## Dataset items
⁂
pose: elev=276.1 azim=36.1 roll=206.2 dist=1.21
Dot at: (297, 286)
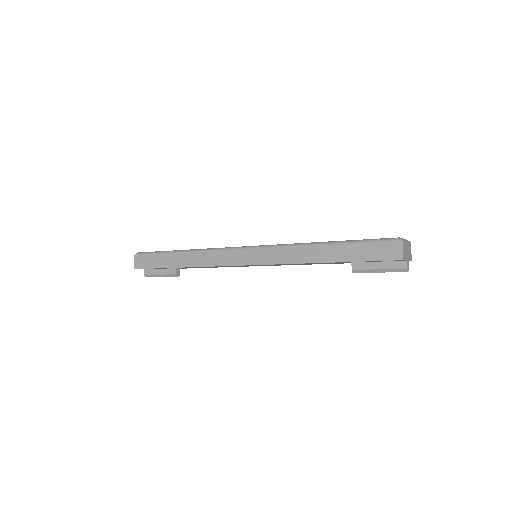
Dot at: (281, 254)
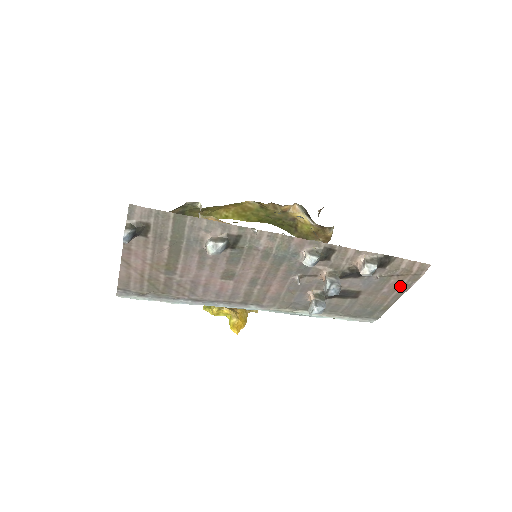
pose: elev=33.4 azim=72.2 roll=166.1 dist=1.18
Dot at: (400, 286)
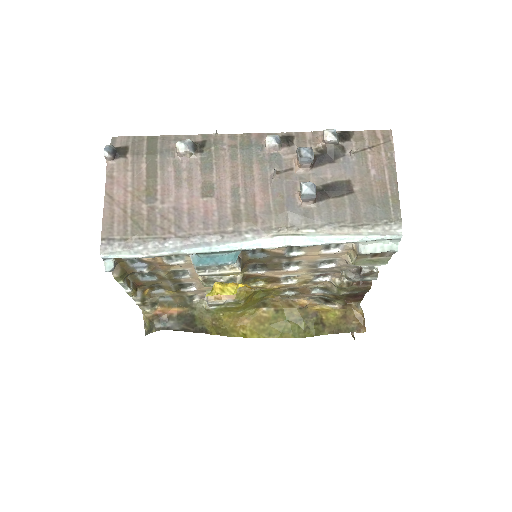
Dot at: (384, 162)
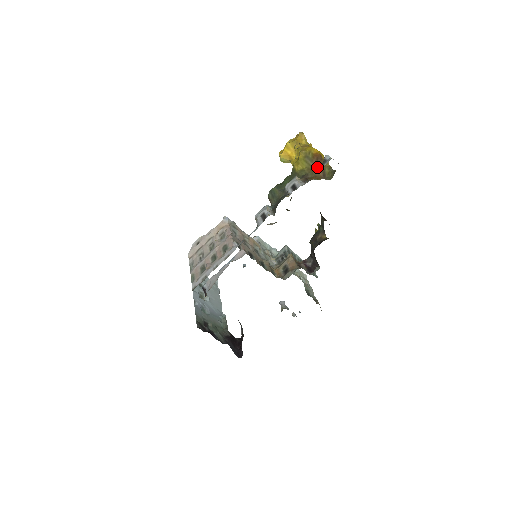
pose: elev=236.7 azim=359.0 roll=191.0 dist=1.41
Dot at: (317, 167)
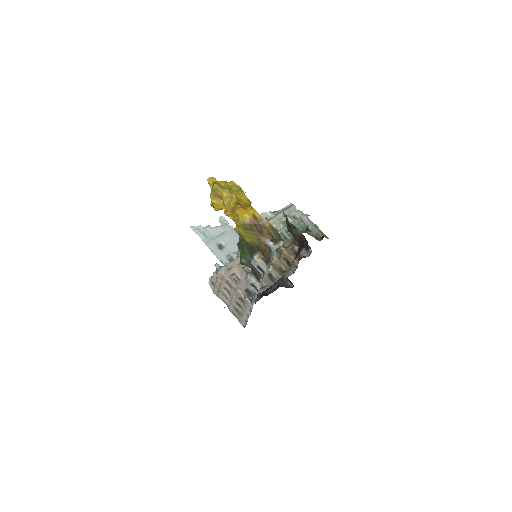
Dot at: (261, 233)
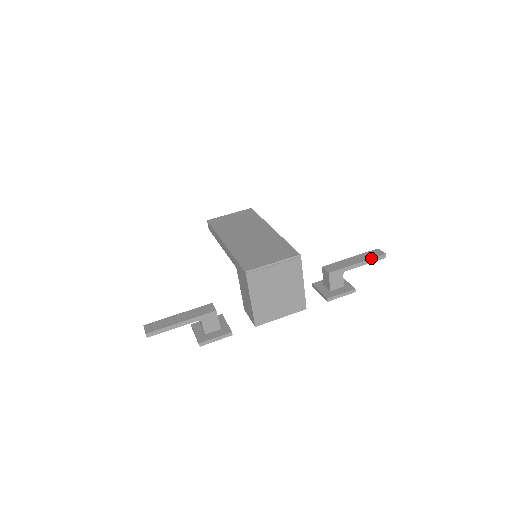
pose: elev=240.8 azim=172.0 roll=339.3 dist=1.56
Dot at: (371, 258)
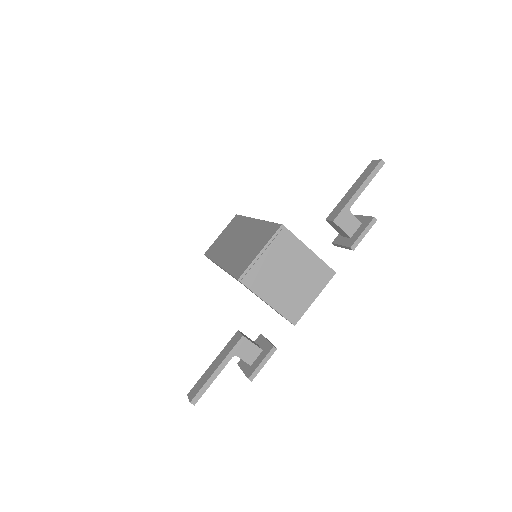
⁂
## AIM
Could you retype every one of the lines above character for character, leaving the pictures out of your answer?

## THE ANSWER
pose: elev=276.1 azim=36.1 roll=206.2 dist=1.21
Dot at: (297, 286)
Dot at: (281, 254)
pose: elev=33.4 azim=72.2 roll=166.1 dist=1.18
Dot at: (400, 286)
Dot at: (384, 162)
pose: elev=236.7 azim=359.0 roll=191.0 dist=1.41
Dot at: (317, 167)
Dot at: (261, 233)
pose: elev=240.8 azim=172.0 roll=339.3 dist=1.56
Dot at: (371, 258)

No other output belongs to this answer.